We will say that \(E\) is a (DBC)-space if \(E = F^{\prime }_{c}\) for some Banach space \(F\). Then we have the following example.

Example 2.6

Let \(F\) be an infinite dimensional Banach space with a normalized Schauder basis \((f_{n})_{n=1}^{\infty }\), and let \((f_{n}^{\prime })_{n=1}^{\infty }\) denote the sequence of coordinate functionals. Then \((f_{n})_{n=1}^{\infty }\) is an equicontinuous Schauder basis of \(F\). By the preceding proposition the sequence \((f_{n}^{\prime })_{n=1}^{\infty }\) is a compactly convergent Schauder basis of the (DBC)-space \(E= F^{\prime }_{c}\). Moreover \((f_{n}^{\prime })_{n=1}^{\infty }\) is bounded in \(F^{\prime }_{b}\), and therefore bounded in \(E = F^{\prime }_{c}\), whereas \((f_{n})_{n=1}^{\infty }\) is bounded in \(F = E^{\prime }_{b}\). Moreover \(E\) is a semi-Montel space, in particular quasi-complete (see [7, Proposition 7.2]). Thus Theorem 2.2 applies to \(E\), and therefore reduces the study of the Michael problem to the Fréchet algebra \((\mathcal {H}(E), \tau _{c})\).
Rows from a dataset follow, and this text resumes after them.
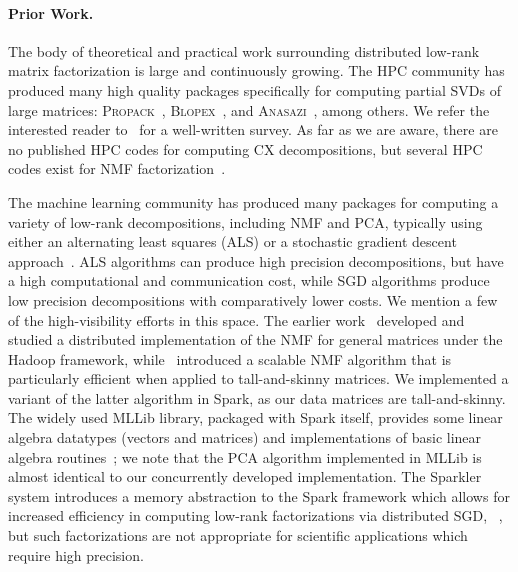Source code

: \paragraph{Prior Work.}The body of theoretical and practical work surrounding distributed low-rank matrix factorization is large and continuously growing. The HPC community has produced many high quality packages specifically for computing partial SVDs of large matrices: \textsc{Propack}~\cite{larsen1998lanczos}, \textsc{Blopex}~\cite{blopex2007}, and \textsc{Anasazi}~\cite{baker2009anasazi}, among others. We refer the interested reader to~\cite{hernandez2009survey} for a well-written survey. As far as we are aware, there are no published HPC codes for computing CX decompositions, but several HPC codes exist for NMF factorization~\cite{kannan2016high}. 

The machine learning community has produced many packages for computing a variety of low-rank decompositions, including NMF and PCA, typically using either an alternating least squares (ALS) or a stochastic gradient descent approach~\cite{gemulla2011large,yun2014nomad,koren2009matrix}. ALS algorithms can produce high precision decompositions, but have a high computational and communication cost, while SGD algorithms produce low precision decompositions with comparatively lower costs. We mention a few of the high-visibility efforts in this space. The earlier work~\cite{liu2010distributed} developed and studied a distributed implementation of the NMF for general matrices under the Hadoop framework, while~\cite{benson2014scalable} introduced a scalable NMF algorithm that is particularly efficient when applied to tall-and-skinny matrices. We implemented a variant of the latter algorithm in Spark, as our data matrices are tall-and-skinny. The widely used MLLib library, packaged with Spark itself, provides some linear algebra datatypes (vectors and matrices) and implementations of basic linear algebra routines~\cite{meng2016mllib}; we note that the PCA algorithm implemented in MLLib is almost identical to our concurrently developed implementation. The Sparkler system introduces a memory abstraction to the Spark framework which allows for increased efficiency in computing low-rank factorizations via distributed SGD, ~\cite{Li2013sparkler}, but such factorizations are not appropriate for scientific applications which require high precision.

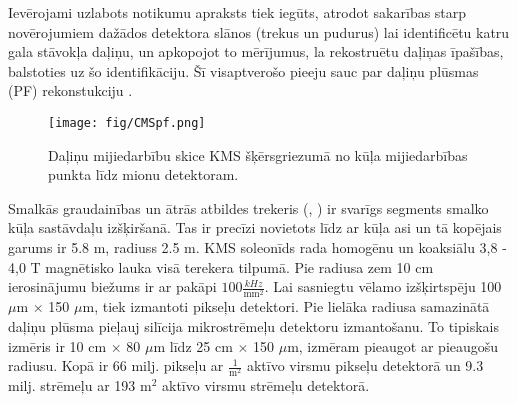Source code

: Ievērojami uzlabots notikumu apraksts tiek iegūts, atrodot sakarības starp novērojumiem dažādos detektora slānos (trekus un pudurus) lai identificētu katru \gls{gala stāvokļa} daļiņu, un apkopojot to mērījumus, la rekostruētu daļiņas īpašības, balstoties uz šo identifikāciju. Šī visaptverošo pieeju sauc par \gls{daļiņu plūsmas} (PF) rekonstukciju \cite{Sirunyan:2017ulk}.

\begin{figure}[h]
  \centering
  \texttt{[image: fig/CMSpf.png]}
  \caption{Daļiņu mijiedarbību skice KMS šķērsgriezumā no kūļa mijiedarbības punkta līdz mionu detektoram.}
  \label{fig:CMSpf}
\end{figure}

Smalkās \gls{graudainības} un ātrās atbildes trekeris (\cite{Karimaki:368412}, \cite{tracker_addendum}) ir svarīgs segments smalko kūļa sastāvdaļu izšķiršanā. Tas ir precīzi novietots līdz ar kūļa asi un tā kopējais garums ir 5.8 m, radiuss 2.5 m. KMS soleonīds rada homogēnu un koaksiālu 3,8 - 4,0 T magnētisko lauka visā terekera tilpumā. Pie radiusa zem 10 cm ierosinājumu biežums ir ar pakāpi $100\frac{kHz}{\text{mm}^2}$. Lai sasniegtu vēlamo izšķirtspēju 100 $\mu$m $\times$ 150 $\mu$m, tiek izmantoti pikseļu detektori. Pie lielāka radiusa samazinātā daļiņu plūsma pieļauj silīcija mikrostrēmeļu detektoru izmantošanu. To tipiskais izmēris ir 10 cm $\times$ 80 $\mu$m līdz 25 cm $\times$ 150 $\mu$m, izmēram pieaugot ar pieaugošu radiusu. Kopā ir 66 milj. pikseļu ar $\frac{1}{\text{m}^2}$ aktīvo virsmu pikseļu detektorā un 9.3 milj. strēmeļu ar 193 m${}^2$ aktīvo virsmu strēmeļu detektorā.

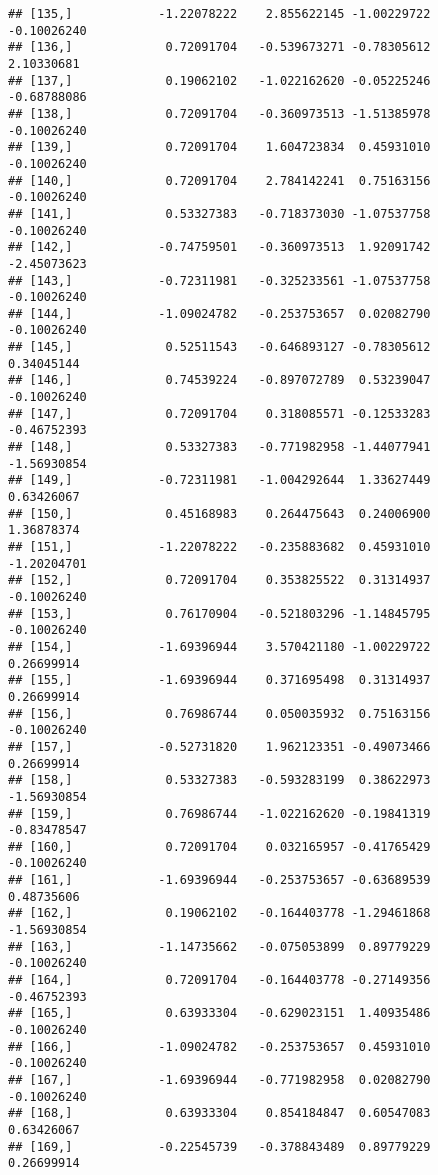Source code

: \documentclass[
]{article}
\begin{document}
\begin{verbatim}
## [135,]            -1.22078222    2.855622145 -1.00229722    -0.10026240
## [136,]             0.72091704   -0.539673271 -0.78305612     2.10330681
## [137,]             0.19062102   -1.022162620 -0.05225246    -0.68788086
## [138,]             0.72091704   -0.360973513 -1.51385978    -0.10026240
## [139,]             0.72091704    1.604723834  0.45931010    -0.10026240
## [140,]             0.72091704    2.784142241  0.75163156    -0.10026240
## [141,]             0.53327383   -0.718373030 -1.07537758    -0.10026240
## [142,]            -0.74759501   -0.360973513  1.92091742    -2.45073623
## [143,]            -0.72311981   -0.325233561 -1.07537758    -0.10026240
## [144,]            -1.09024782   -0.253753657  0.02082790    -0.10026240
## [145,]             0.52511543   -0.646893127 -0.78305612     0.34045144
## [146,]             0.74539224   -0.897072789  0.53239047    -0.10026240
## [147,]             0.72091704    0.318085571 -0.12533283    -0.46752393
## [148,]             0.53327383   -0.771982958 -1.44077941    -1.56930854
## [149,]            -0.72311981   -1.004292644  1.33627449     0.63426067
## [150,]             0.45168983    0.264475643  0.24006900     1.36878374
## [151,]            -1.22078222   -0.235883682  0.45931010    -1.20204701
## [152,]             0.72091704    0.353825522  0.31314937    -0.10026240
## [153,]             0.76170904   -0.521803296 -1.14845795    -0.10026240
## [154,]            -1.69396944    3.570421180 -1.00229722     0.26699914
## [155,]            -1.69396944    0.371695498  0.31314937     0.26699914
## [156,]             0.76986744    0.050035932  0.75163156    -0.10026240
## [157,]            -0.52731820    1.962123351 -0.49073466     0.26699914
## [158,]             0.53327383   -0.593283199  0.38622973    -1.56930854
## [159,]             0.76986744   -1.022162620 -0.19841319    -0.83478547
## [160,]             0.72091704    0.032165957 -0.41765429    -0.10026240
## [161,]            -1.69396944   -0.253753657 -0.63689539     0.48735606
## [162,]             0.19062102   -0.164403778 -1.29461868    -1.56930854
## [163,]            -1.14735662   -0.075053899  0.89779229    -0.10026240
## [164,]             0.72091704   -0.164403778 -0.27149356    -0.46752393
## [165,]             0.63933304   -0.629023151  1.40935486    -0.10026240
## [166,]            -1.09024782   -0.253753657  0.45931010    -0.10026240
## [167,]            -1.69396944   -0.771982958  0.02082790    -0.10026240
## [168,]             0.63933304    0.854184847  0.60547083     0.63426067
## [169,]            -0.22545739   -0.378843489  0.89779229     0.26699914

\end{verbatim}
\end{document}
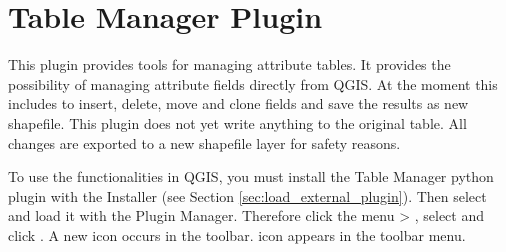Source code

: 
\section{Table Manager Plugin}\label{sec:ftools}


This plugin provides tools for managing attribute tables. It provides the 
possibility of managing attribute fields directly from QGIS. At the moment 
this includes to insert, delete, move and clone fields and save the results 
as new shapefile. This plugin does not yet write anything to the original 
table. All changes are exported to a new shapefile layer for safety reasons.


To use the functionalities in QGIS, you must install the Table Manager python 
plugin with the  Installer (see Section 
\ref{sec:load_external_plugin}). Then select and load it with the Plugin Manager. 
Therefore click the menu  > 
, select  and click 
. A new  icon occurs 
in the toolbar. icon appears in the toolbar menu.
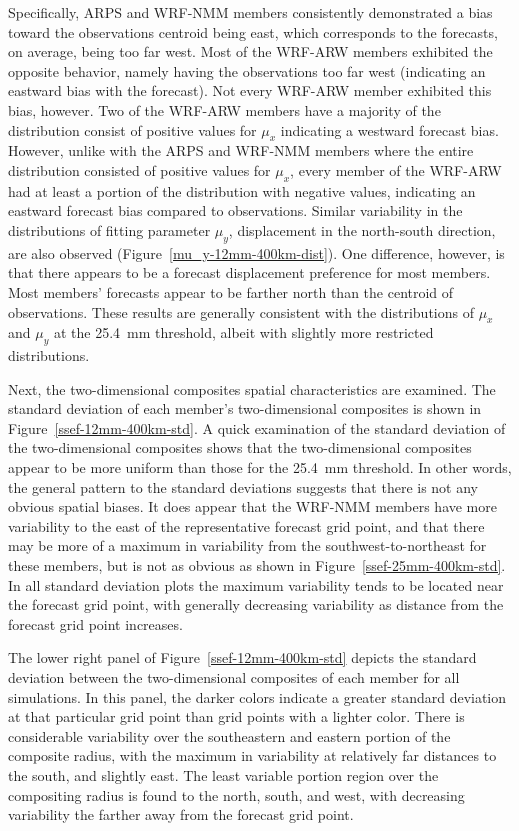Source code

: Specifically, ARPS and WRF-NMM members consistently demonstrated a bias toward the observations centroid being east, which corresponds to the forecasts, on average, being too far west.
Most of the WRF-ARW members exhibited the opposite behavior, namely having the observations too far west (indicating an eastward bias with the forecast).
Not every WRF-ARW member exhibited this bias, however.
Two of the WRF-ARW members have a majority of the distribution consist of positive values for $\mu_x$ indicating a westward forecast bias.
However, unlike with the ARPS and WRF-NMM members where the entire distribution consisted of positive values for $\mu_x$, every member of the WRF-ARW had at least a portion of the distribution with negative values, indicating an eastward forecast bias compared to observations.
Similar variability in the distributions of fitting parameter $\mu_y$, displacement in the north-south direction, are also observed (\mbox{Figure \ref{mu_y-12mm-400km-dist}}).
One difference, however, is that there appears to be a forecast displacement preference for most members.
Most members' forecasts appear to be farther north than the centroid of observations.
These results are generally consistent with the distributions of $\mu_x$ and $\mu_y$ at the \mbox{25.4 mm} threshold, albeit with slightly more restricted distributions.


Next, the two-dimensional composites spatial characteristics are examined.
The standard deviation of each member's two-dimensional composites is shown in \mbox{Figure \ref{ssef-12mm-400km-std}}.
A quick examination of the standard deviation of the two-dimensional composites shows that the two-dimensional composites appear to be more uniform than those for the \mbox{25.4 mm} threshold.
In other words, the general pattern to the standard deviations suggests that there is not any obvious spatial biases.
It does appear that the WRF-NMM members have more variability to the east of the representative forecast grid point, and that there may be more of a maximum in variability from the southwest-to-northeast for these members, but is not as obvious as shown in \mbox{Figure \ref{ssef-25mm-400km-std}}.
In all standard deviation plots the maximum variability tends to be located near the forecast grid point, with generally decreasing variability as distance from the forecast grid point increases.


The lower right panel of \mbox{Figure \ref{ssef-12mm-400km-std}} depicts the standard deviation between the two-dimensional composites of each member for all simulations.
In this panel, the darker colors indicate a greater standard deviation at that particular grid point than grid points with a lighter color.
There is considerable variability over the southeastern and eastern portion of the composite radius, with the maximum in variability at relatively far distances to the south, and slightly east.
The least variable portion region over the compositing radius is found to the north, south, and west, with decreasing variability the farther away from the forecast grid point.


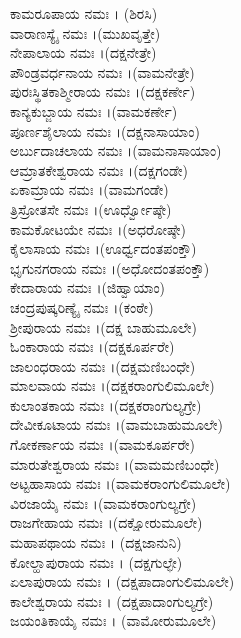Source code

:  ಕಾಮರೂಪಾಯ ನಮಃ । (ಶಿರಸಿ)\\
 ವಾರಾಣಸ್ಯೈ ನಮಃ ।(ಮುಖವೃತ್ತೇ)\\
 ನೇಪಾಲಾಯ ನಮಃ ।(ದಕ್ಷನೇತ್ರೇ)\\
 ಪೌಂಡ್ರವರ್ಧನಾಯ ನಮಃ ।(ವಾಮನೇತ್ರೇ)\\
 ಪುರಃಸ್ಥಿತಕಾಶ್ಮೀರಾಯ ನಮಃ ।(ದಕ್ಷಕರ್ಣೇ)\\
 ಕಾನ್ಯಕುಬ್ಜಾಯ ನಮಃ ।(ವಾಮಕರ್ಣೇ)\\
 ಪೂರ್ಣಶೈಲಾಯ ನಮಃ ।(ದಕ್ಷನಾಸಾಯಾಂ)\\
 ಅರ್ಬುದಾಚಲಾಯ ನಮಃ ।(ವಾಮನಾಸಾಯಾಂ)\\
 ಆಮ್ರಾತಕೇಶ್ವರಾಯ ನಮಃ ।(ದಕ್ಷಗಂಡೇ)\\
 ಏಕಾಮ್ರಾಯ ನಮಃ ।(ವಾಮಗಂಡೇ)\\
 ತ್ರಿಸ್ರೋತಸೇ ನಮಃ ।(ಊರ್ಧ್ವೋಷ್ಠೇ)\\
 ಕಾಮಕೋಟಯೇ ನಮಃ ।(ಅಧರೋಷ್ಠೇ)\\
 ಕೈಲಾಸಾಯ ನಮಃ ।(ಊರ್ಧ್ವದಂತಪಂಕ್ತೌ)\\
 ಭೃಗುನಗರಾಯ ನಮಃ ।(ಅಧೋದಂತಪಂಕ್ತೌ)\\
 ಕೇದಾರಾಯ ನಮಃ ।(ಜಿಹ್ವಾಯಾಂ)\\
 ಚಂದ್ರಪುಷ್ಕರಿಣ್ಯೈ ನಮಃ ।(ಕಂಠೇ)\\
 ಶ್ರೀಪುರಾಯ ನಮಃ ।(ದಕ್ಷ ಬಾಹುಮೂಲೇ)\\
 ಓಂಕಾರಾಯ ನಮಃ ।(ದಕ್ಷಕೂರ್ಪರೇ)\\
 ಜಾಲಂಧರಾಯ ನಮಃ ।(ದಕ್ಷಮಣಿಬಂಧೇ)\\
 ಮಾಲವಾಯ ನಮಃ ।(ದಕ್ಷಕರಾಂಗುಲಿಮೂಲೇ)\\
 ಕುಲಾಂತಕಾಯ ನಮಃ ।(ದಕ್ಷಕರಾಂಗುಲ್ಯಗ್ರೇ)\\
 ದೇವೀಕೂಟಾಯ ನಮಃ ।(ವಾಮಬಾಹುಮೂಲೇ)\\
 ಗೋಕರ್ಣಾಯ ನಮಃ ।(ವಾಮಕೂರ್ಪರೇ)\\
 ಮಾರುತೇಶ್ವರಾಯ ನಮಃ ।(ವಾಮಮಣಿಬಂಧೇ)\\
 ಅಟ್ಟಹಾಸಾಯ ನಮಃ ।(ವಾಮಕರಾಂಗುಲಿಮೂಲೇ)\\
 ವಿರಜಾಯೈ ನಮಃ ।(ವಾಮಕರಾಂಗುಲ್ಯಗ್ರೇ)\\
 ರಾಜಗೇಹಾಯ ನಮಃ ।(ದಕ್ಷೋರುಮೂಲೇ)\\
 ಮಹಾಪಥಾಯ ನಮಃ । (ದಕ್ಷಜಾನುನಿ)\\
 ಕೋಲ್ಹಾಪುರಾಯ ನಮಃ । (ದಕ್ಷಗುಲ್ಫೇ)\\
 ಏಲಾಪುರಾಯ ನಮಃ । (ದಕ್ಷಪಾದಾಂಗುಲಿಮೂಲೇ)\\
 ಕಾಲೇಶ್ವರಾಯ ನಮಃ । (ದಕ್ಷಪಾದಾಂಗುಲ್ಯಗ್ರೇ)\\
 ಜಯಂತಿಕಾಯೈ ನಮಃ । (ವಾಮೋರುಮೂಲೇ)\\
That \((\mathcal {H}(E), \tau _{c})\) is a Fréchet algebra follows from the fact that \(E\) is a hemicompact k-space (see [7, Proposition 7.2] and [7, p. 513]).

Example 2.7

It is well known that

$$\begin{aligned} \mathcal {H}(\mathbb {C}^{\mathbb {N}}) = \bigcup _{n=1}^{\infty } \left\{ f_{n} \circ \pi _{n}: f_{n} \in \mathcal {H}(\mathbb {C}^{n})\right\} , \end{aligned}$$

where \(\pi _{n}: \mathbb {C}^{\mathbb {N}} \rightarrow \mathbb {C}^{n}\) denotes the canonical projection (see [2, p. 66, Example 2.25]). In [1, Theorem 9] Clayton reduces the study of the Michael problem to the Fréchet algebra \(A\) which is defined as the completion of the algebra \(\mathcal {H}(\mathbb {C}^{\mathbb {N}})\) with respect to uniform convergence on the bounded subsets of \(\ell _{\infty }\). In [9, Remark 7c] Schottenloher observes that \(A\) is isomorphic to the Fréchet algebra \((\mathcal {H}(E), \tau _{c})\), where \(E = (\ell _{1})^{\prime }_{c}\). Thus Clayton’s example is a special case of Example 2.6.